◆ **WHAT IS REQUIRED**: In the court opinion below, what amount did Lightell allege he owed the Charity Hospital for the services it gave his wife?

***** TEXT EXCERPT

Counsel for defendant point to these facts and direct attention to the decision of the Supreme Court in Peart v. Rykoski, Inc., 195 La. 931, 197 So. 605, 607, in which it was held that The Charity Hospital could not recover for such charges since its claim had prescribed. However, the Court directed attention to the fact that there the plaintiff “did not make any demand or claim for medical expenses and hospitalization nor state that he or the defendants were liable to the Charity Hospital at New Orleans therefor.” Mr. and Mrs. Lightell, however, in their petition did allege that the charges of the Charity Hospital had amounted to $208.45 and Lightell alleged that he had become “obligated to pay to Charity Hospital the sum of $208.45 for their services rendered to his wife * We think that this allegation distinguishes this case from Peart v. Rykoski, Inc., supra, and that, since, if Lightell is financially able to pay the Charity Hospital, he is liable to that institution for the cost of its services and should be permitted to recover those costs.

The contention of the plaintiff, Lightell, that he should be permitted to recover for the earnings of which his wife was deprived as the result of her injuries is very interesting, but we need not reach a decision on that contention. It should be noted that the claim for these services was made by the wife and that the District Judge directed attention to the fact that the claim should have been made by the husband. The plaintiffs maintain that, though Mr. Lightell did not make claim for this loss, he did pray for “all general and equitable relief,” and that therefore he should be permitted to recover on this item of damage.

Our answer is that the proof as to this loss is so uncertain and indefinite that we cannot tell whether there has actually been such a loss and if so, what it amounted to.

The judgment appealed from is affirmed at the cost of appellants.

Affirmed.

*894Before JANVIER and McBRIDE, JJ., and ALEXANDER E. RAINOLD, Judge ad hoc.





Rehearing

On Rehearing

JANVIER, Judge.

When we were confronted with an application for rehearing, we gave much thought to the question of whether there should be a recovery in a case such as this where all of the parties were engaged in a drinking bout and the ultimate unfortunate result was caused by the fact that each, because of liquor, obviously lost ability to exercise care or determine whether any of the others was able to do so.

We have made a very careful re-examination of the record and we again particularly note the contradictions and differences which appear in the testimony of all of the witnesses and especially the differences between the statements of Mrs. Lightell given on the discovery examination and the testimony given as a witness in Court.

We were somewhat impressed originally by her statement that she made in Court in an effort to show that she did all that she could do in an effort to persuade the driver of the car in which she was riding not to operate it at such a high rate of speed. She said:

“ * * * we started hollering, at least I started to holler for Charles to slow down, you know, I kept hollering to him he was going too fast.”

**********
***** RECORDED DATA

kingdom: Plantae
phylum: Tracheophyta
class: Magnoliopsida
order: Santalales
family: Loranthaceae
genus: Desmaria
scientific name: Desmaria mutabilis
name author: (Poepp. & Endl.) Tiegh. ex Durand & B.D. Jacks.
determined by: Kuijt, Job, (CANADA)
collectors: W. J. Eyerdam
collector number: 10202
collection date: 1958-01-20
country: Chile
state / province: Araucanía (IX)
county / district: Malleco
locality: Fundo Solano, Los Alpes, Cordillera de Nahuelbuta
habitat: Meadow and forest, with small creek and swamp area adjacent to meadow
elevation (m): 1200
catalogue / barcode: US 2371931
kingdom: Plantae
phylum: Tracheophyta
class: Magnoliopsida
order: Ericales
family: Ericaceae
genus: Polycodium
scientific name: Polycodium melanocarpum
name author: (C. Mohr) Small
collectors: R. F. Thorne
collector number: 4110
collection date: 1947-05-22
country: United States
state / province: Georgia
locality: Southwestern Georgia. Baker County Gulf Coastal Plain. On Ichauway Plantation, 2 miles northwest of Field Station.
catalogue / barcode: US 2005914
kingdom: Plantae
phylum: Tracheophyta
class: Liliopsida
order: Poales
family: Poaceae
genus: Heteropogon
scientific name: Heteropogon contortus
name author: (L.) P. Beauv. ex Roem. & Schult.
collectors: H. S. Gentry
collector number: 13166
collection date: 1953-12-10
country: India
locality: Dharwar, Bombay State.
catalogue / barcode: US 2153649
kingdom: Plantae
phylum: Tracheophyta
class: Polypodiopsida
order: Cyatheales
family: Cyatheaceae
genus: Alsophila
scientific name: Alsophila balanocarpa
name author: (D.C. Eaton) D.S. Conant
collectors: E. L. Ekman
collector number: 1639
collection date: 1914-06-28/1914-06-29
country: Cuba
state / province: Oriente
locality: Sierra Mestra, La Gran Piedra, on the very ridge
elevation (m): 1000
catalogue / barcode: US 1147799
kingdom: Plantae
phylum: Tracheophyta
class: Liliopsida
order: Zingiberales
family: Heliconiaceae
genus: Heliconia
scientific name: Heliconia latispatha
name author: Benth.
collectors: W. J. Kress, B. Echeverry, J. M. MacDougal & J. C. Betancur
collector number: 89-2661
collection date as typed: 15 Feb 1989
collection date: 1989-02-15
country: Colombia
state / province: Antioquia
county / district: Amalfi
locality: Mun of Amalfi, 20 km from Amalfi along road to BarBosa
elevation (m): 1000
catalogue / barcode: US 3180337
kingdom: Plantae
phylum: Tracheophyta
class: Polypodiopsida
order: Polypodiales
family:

**********

◆ **SOLVED PROBLEM**: $208.45